As part of its changes, the European Union is moving to phase out its system of subsidies in which government aid is linked solely to production. Major crop subsidies are being phased out through 2012, and in exchange farmers are eligible for fixed cash allowances similar to the Freedom to Farm payments approved by Congress in 1996. Under the change, farmers can also qualify for other subsidies, receiving payments for making environmental improvements to their land or growing more competitive niche crops.
The changes come amid growing complaints that too many wealthy farmers and agribusinesses have cashed in on the system.
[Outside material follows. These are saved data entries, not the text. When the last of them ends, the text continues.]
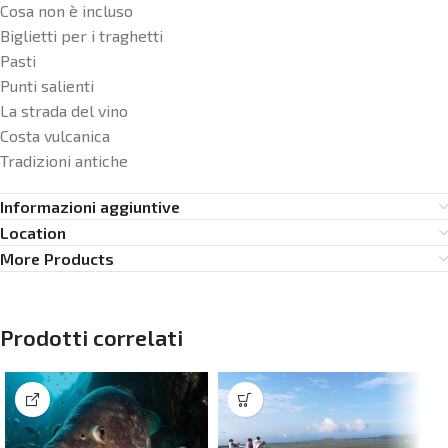
Cosa non è incluso
Biglietti per i traghetti
Pasti
Punti salienti
La strada del vino
Costa vulcanica
Tradizioni antiche
Informazioni aggiuntive
Location
More Products
Prodotti correlati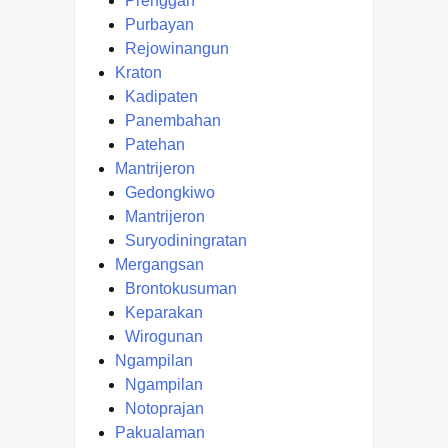
Prenggan
Purbayan
Rejowinangun
Kraton
Kadipaten
Panembahan
Patehan
Mantrijeron
Gedongkiwo
Mantrijeron
Suryodiningratan
Mergangsan
Brontokusuman
Keparakan
Wirogunan
Ngampilan
Ngampilan
Notoprajan
Pakualaman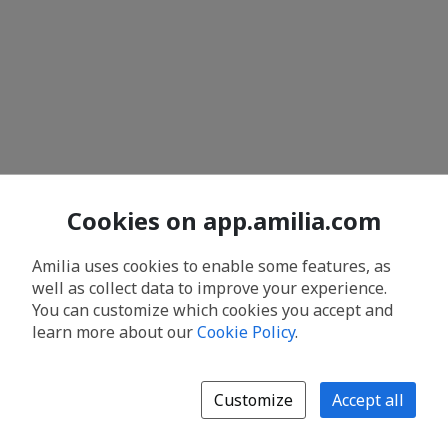
Cookies on app.amilia.com
Amilia uses cookies to enable some features, as
well as collect data to improve your experience.
You can customize which cookies you accept and
learn more about our
Cookie Policy
.
Customize
Accept all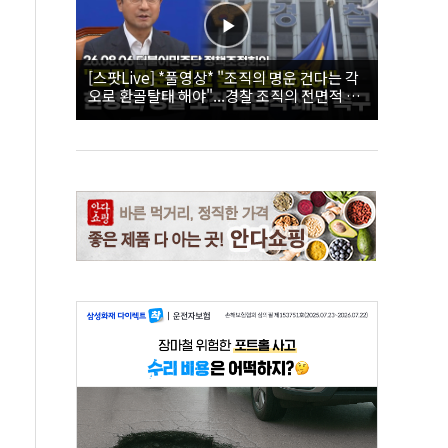
[스팟Live] *풀영상* "조직의 명운 건다는 각
오로 환골탈태 해야"...경찰 조직의 전면적 쇄
신 촉구한 한병도 | 26.08.06 더불어민주당 정
책조정회의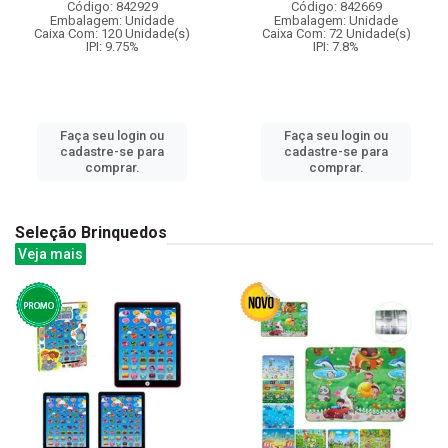
Código: 842929
Código: 842669
Embalagem: Unidade
Embalagem: Unidade
Caixa Com: 120 Unidade(s)
Caixa Com: 72 Unidade(s)
IPI: 9.75%
IPI: 7.8%
Faça seu login ou
Faça seu login ou
cadastre-se para
cadastre-se para
comprar.
comprar.
Seleção Brinquedos
Veja mais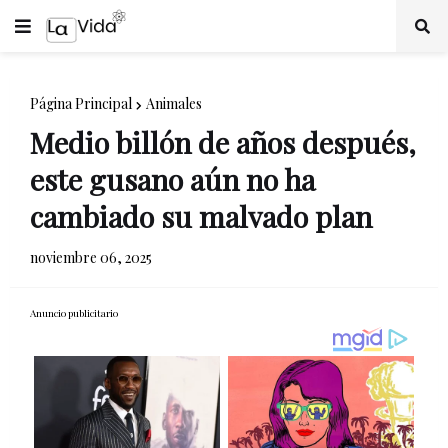
Página Principal
Animales
Medio billón de años después,
este gusano aún no ha
cambiado su malvado plan
noviembre 06, 2025
Anuncio publicitario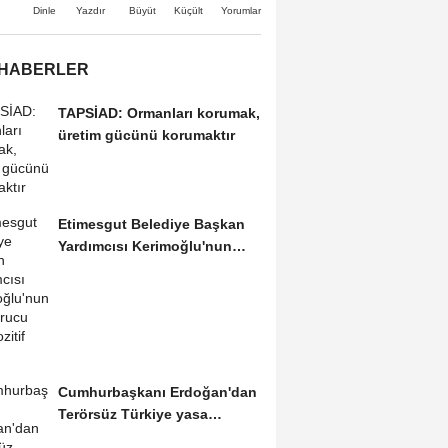
Büyüt
Küçült
Dinle
Yazdır
Yorumlar
 HABERLER
TAPSİAD: Ormanları korumak,
üretim gücünü korumaktır
Etimesgut Belediye Başkan
Yardımcısı Kerimoğlu'nun
uyuşturucu testi...
Cumhurbaşkanı Erdoğan'dan
Terörsüz Türkiye yasa
teklifine ilişkin...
In 2005, 85 percent of all farm payments went to the largest 18 percent of Europe's farms, according to Thurston. In an attempt to make the case for change, he has created a Web site detailing the payments of Europe's farm subsidies (www.farmsubsidy.org).
"The revelations of some of the richest people in the European Union - and the most aristocratic and the most privileged people - receiving very large taxpayer handouts has raised this issue to the fore," Thurston said. He said the European Union's agricultural policy has "been stretched to a breaking point" by trying to help both large commercial farmers and small farmers who are trying to make a living on marginal land.
To be sure, not all European farmers are ready to give up their government payments.
In Poland, one of the newest members of the European Union, farmers count on subsidies for nearly half of their income. And farmers there say they've faced significantly higher costs for fertilizer and other farm supplies since the fall of communism.
On a small patch of land high in the hills of Zegocina, Polish farmer Czeslaw Golab grows organic plums, apples and pears and raises seven head of cattle. He gets 11,000 zlotys in subsidies each year (roughly $3,800) but says farming is still a losing business proposition. He started farming in 1980 and said he must farm another two years until he turns 55 and is eligible for a government pension.
"To be perfectly honest, I'm not going to make much anymore," Golab said, speaking through an interpreter. "But it's a bit difficult to leave farming now for me because I cannot find employment. I'm not of employable age and profile."
And in southern France, 32-year-old Francois-Xavier Letang laments the changes because he will no longer receive more subsidies simply for growing more crops. He has farmed since 1999, raising wheat, sugar beets, potatoes and hemp as his principal crops.
"It's hard to justify ... an aid that is not based on what you're producing," he said.
Yet even in France, by far the biggest recipient of Europe's agriculture subsidies, there are definite signs of change.
Damien Caze, a director in the French Ministry of Agriculture and Fishing, said that French farmers understand that after 2012, "it will be the end of the policy we have known." And he said that despite the continued strength of the farm lobby, there is a growing debate over how much taxpayers are spending on agriculture.
"This debate is quite new," Caze said. "For the last 10 years, it was a debate which was a little bit impossible to have publicly. ... There is a change of mentalities, a very quick change."
Caze noted that the influence of farmers in France, while still strong, is on the wane because the number of farmers has declined from 2 million to 500,000 in the last 60 years. But he said there will be a limit to consolidation because of the cultural importance to small, locally based farmers.
"There are 20,000 communes - small cities, with 50 to 100 people ... and if you have five farmers, you want to keep them in the village," he said. "Because if you lose those farmers, then you lose the grocery, you lose the bakery and then you lose the school. You have to have those people. ... People tend to consider that they've been living in this village for a thousand years, their family, and they want to stay in this place."
(Editor's note: Rob Hotakainen traveled to the Netherlands, Poland, France and Belgium with 10 other U.S. journalists as part of a European agricultural study tour arranged by the German Marshall Fund of the United States. GMF is a nonpartisan public policy institution that promotes greater understanding of transatlantic issues.)